HOW TO COMPLETE THIS TASK: Look through the material below and report every line that includes "down".

DATA FOR THIS TASK:
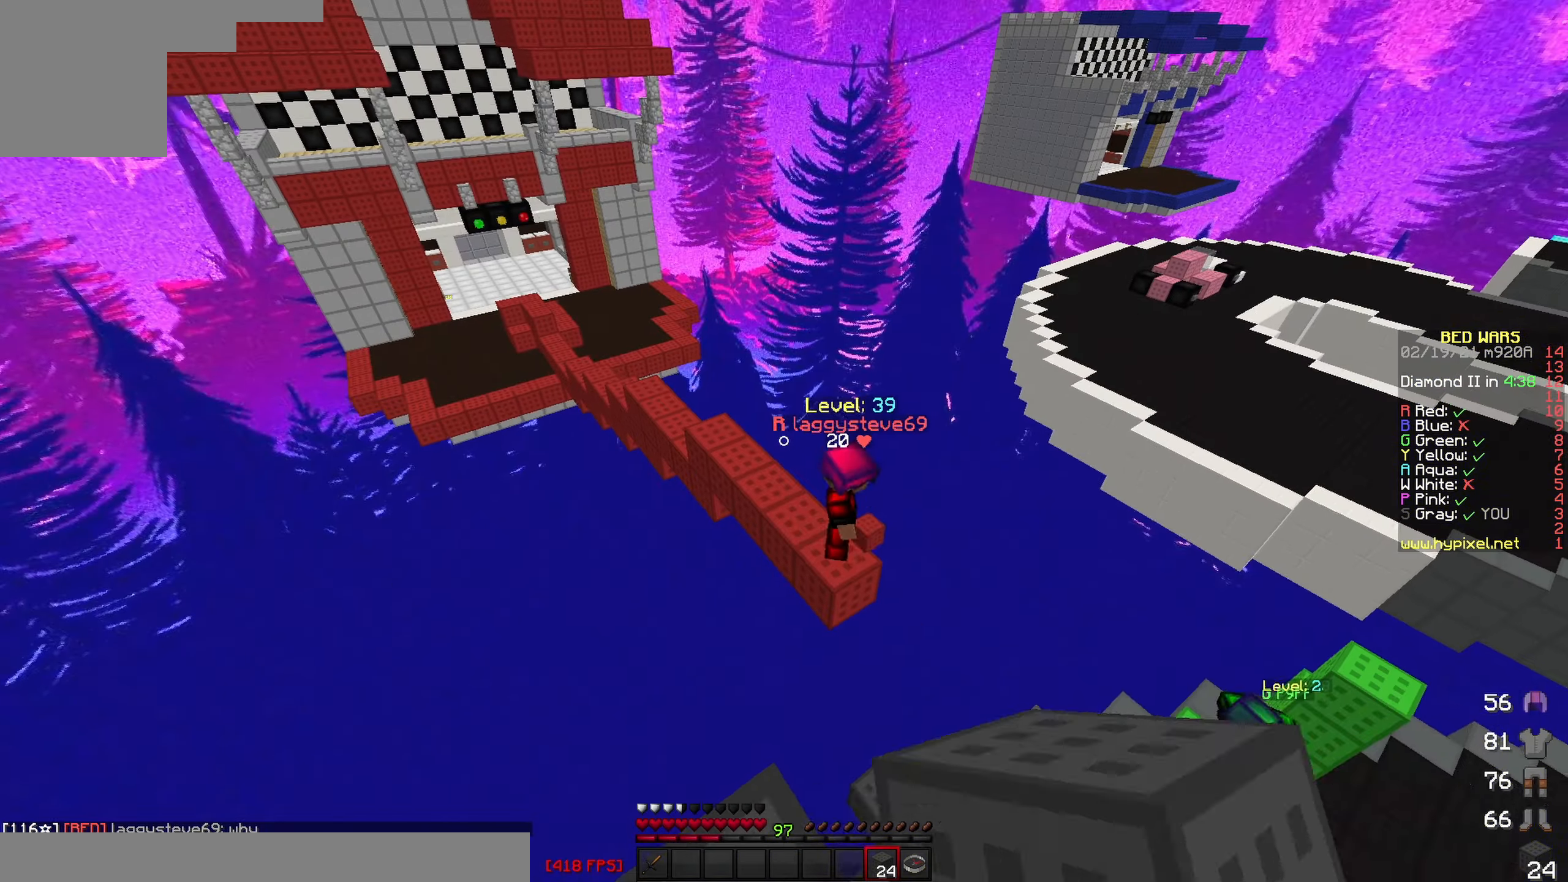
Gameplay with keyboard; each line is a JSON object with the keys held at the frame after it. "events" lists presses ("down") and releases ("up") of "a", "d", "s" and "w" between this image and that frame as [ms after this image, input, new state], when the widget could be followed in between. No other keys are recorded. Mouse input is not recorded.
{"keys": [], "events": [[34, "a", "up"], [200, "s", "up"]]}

--

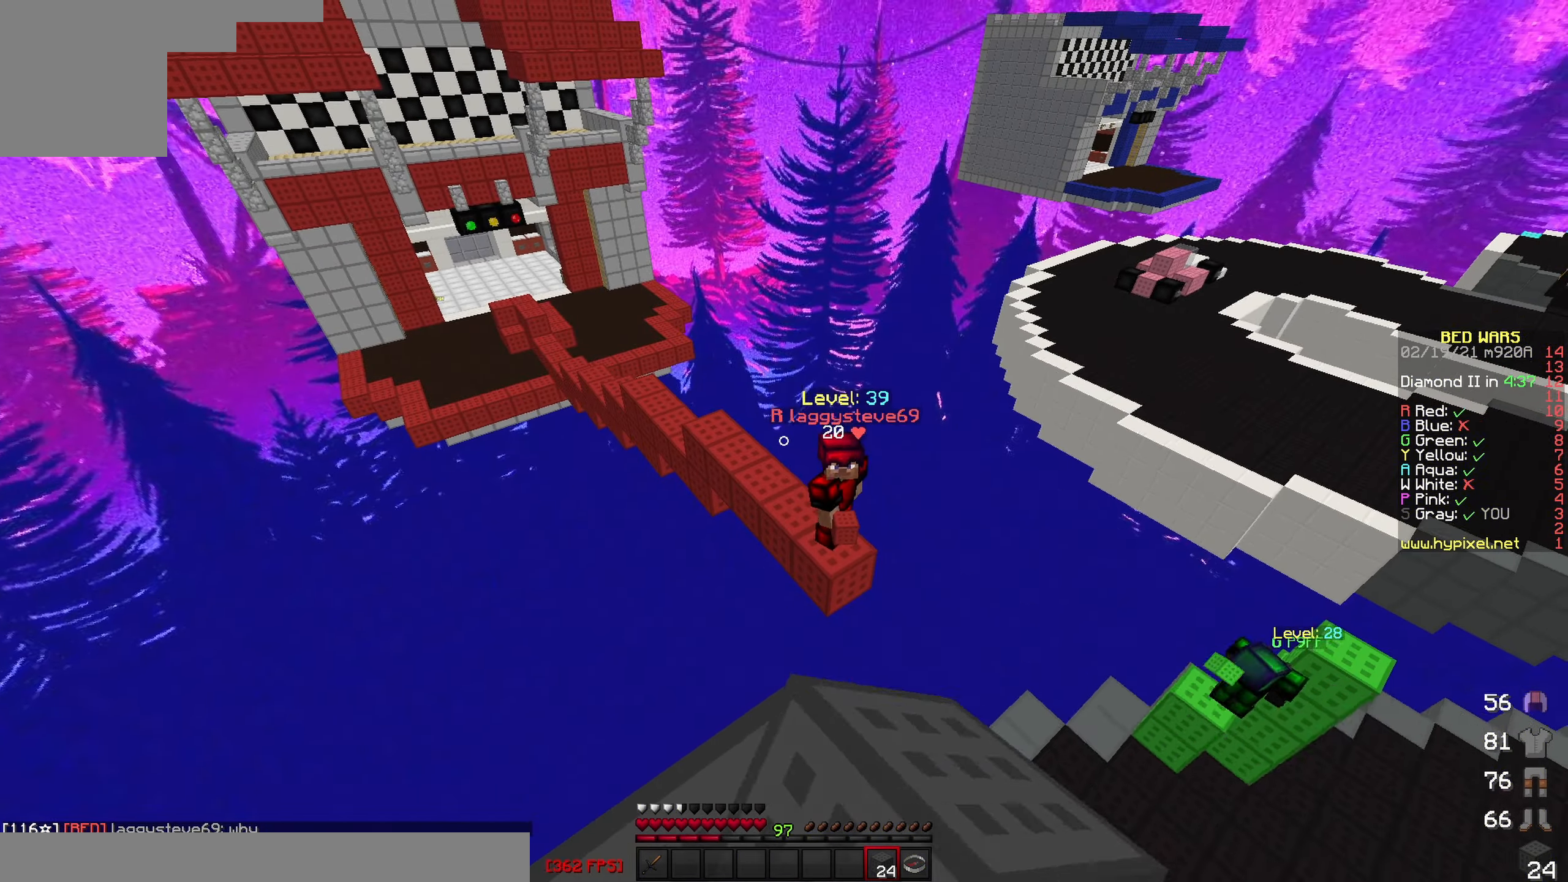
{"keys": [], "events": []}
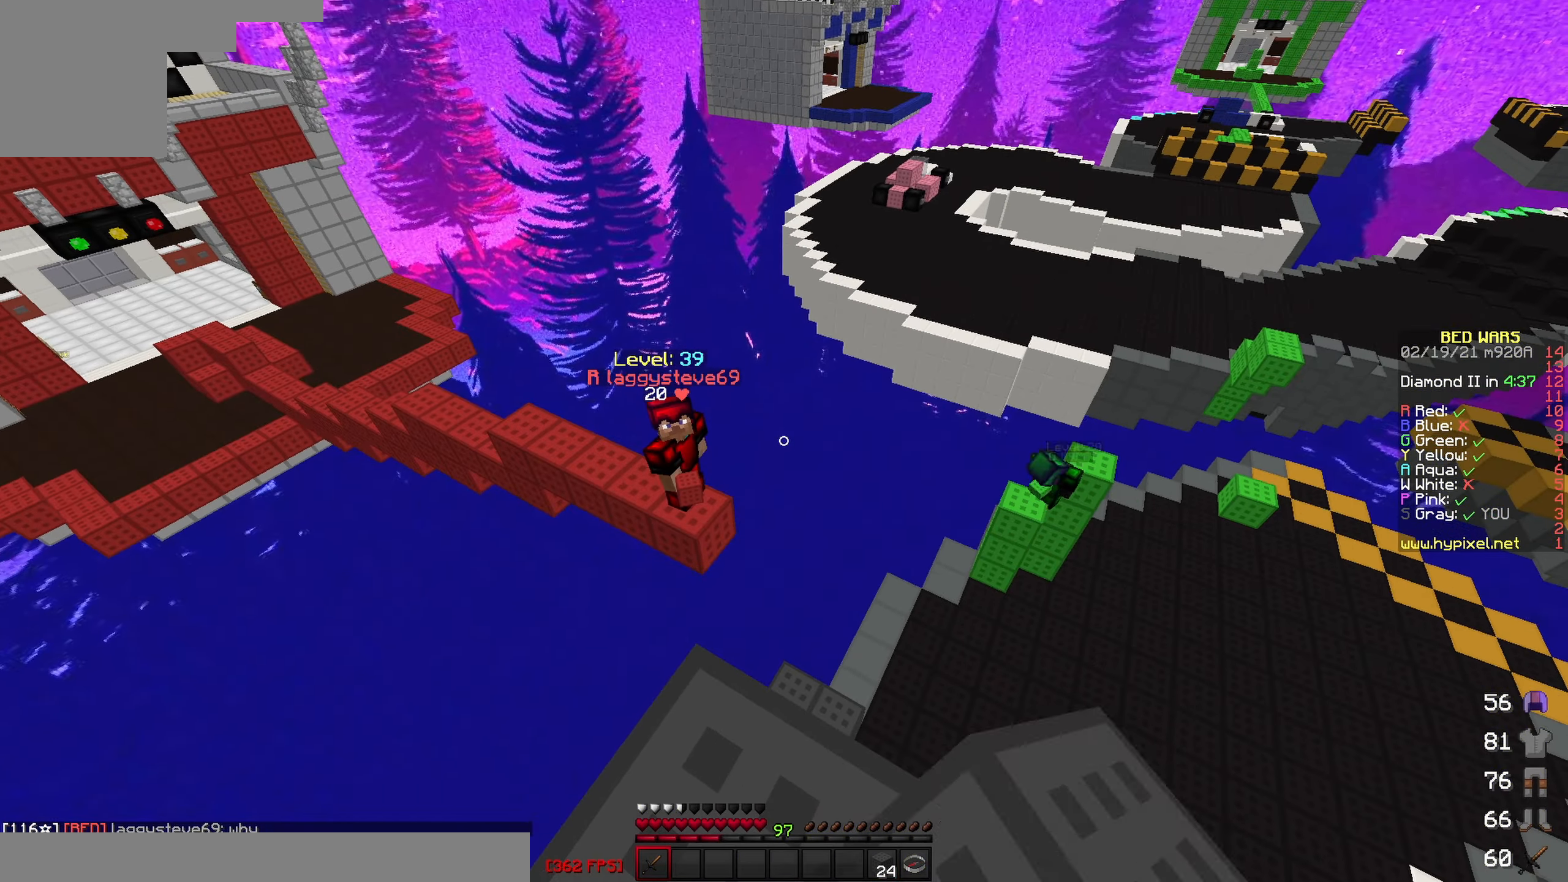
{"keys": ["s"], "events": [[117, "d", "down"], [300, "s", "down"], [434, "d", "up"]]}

PROBLEM SOLUTION:
Gameplay with keyboard; each line is a JSON object with the keys held at the frame after it. "events" lists presses ("down") and releases ("up") of "a", "d", "s" and "w" between this image and that frame as [ms after this image, input, new state], when the widget could be followed in between. No other keys are recorded. Mouse input is not recorded.
{"keys": ["s"], "events": [[117, "d", "down"], [300, "s", "down"], [434, "d", "up"]]}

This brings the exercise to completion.